Major human-generated greenhouse gases [1]:

  • Carbon dioxide 76% of all greenhouse gas emissions
  • Methane 16%
  • Nitrous Oxide 8%
  • F-gases (see below) 1%

Carbon Dioxide

Carbon dioxide is by far the most important of the greenhouse gases, causing most of the global warming. Atmospheric concentration is about 400 ppm.

Largest sources of carbon dioxide:

  • Burning of carbon-based fuels
  • Deforestation and burning grasslands for crop production

Mauna Loa CO2 monthly mean concentration.svg

Methane

Methane is at lower concentrations, but has a stronger greenhouse effect. Concentration is about 1.5 ppm, greenhouse effect is 29 times that of carbon dioxide.

Largest sources of methane:

  • Agriculture (60%)
  • Cattle and other ruminants
  • Manure
  • Rice farming
  • Disturbance of peatlands
  • Natural wetlands and permafrost
  • Leakage from natural gas pipelines, tanks, etc.

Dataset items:
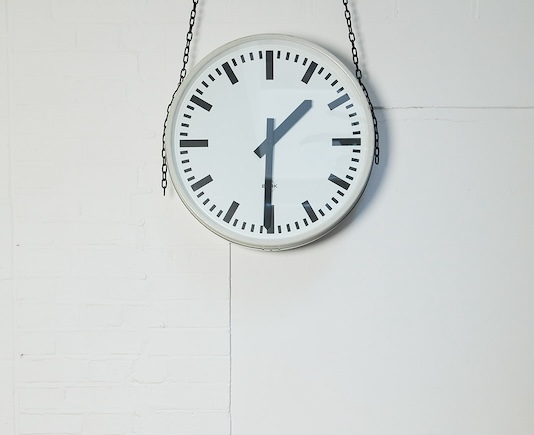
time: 1:30
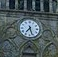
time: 7:26
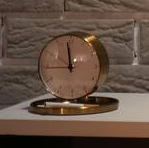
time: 11:44
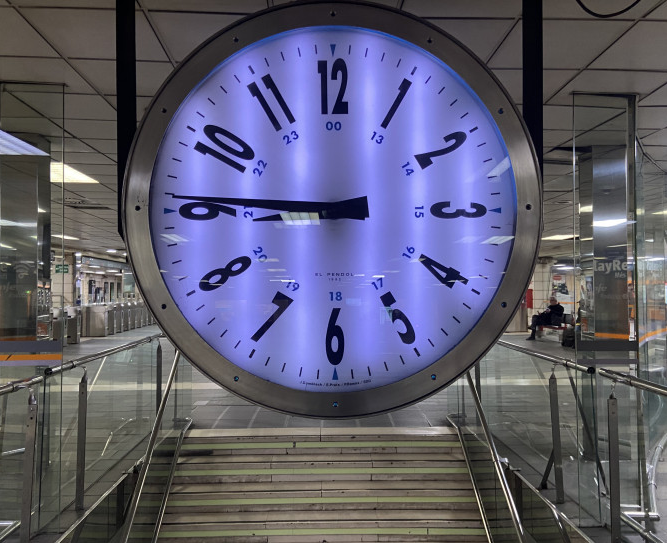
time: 8:45
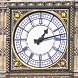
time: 1:12
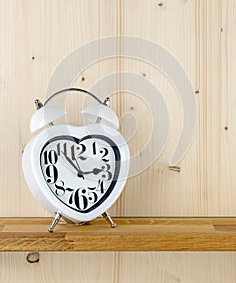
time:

### Problem details
Write out the section of the greenhouse gas overview that begins at "Largest sources of carbon" and ends after "of carbon dioxide.", and swap "grasslands" for "prairies".

### Output for this exercise
Largest sources of carbon dioxide:

  • Burning of carbon-based fuels
  • Deforestation and burning prairies for crop production

Mauna Loa CO2 monthly mean concentration.svg

Methane

Methane is at lower concentrations, but has a stronger greenhouse effect. Concentration is about 1.5 ppm, greenhouse effect is 29 times that of carbon dioxide.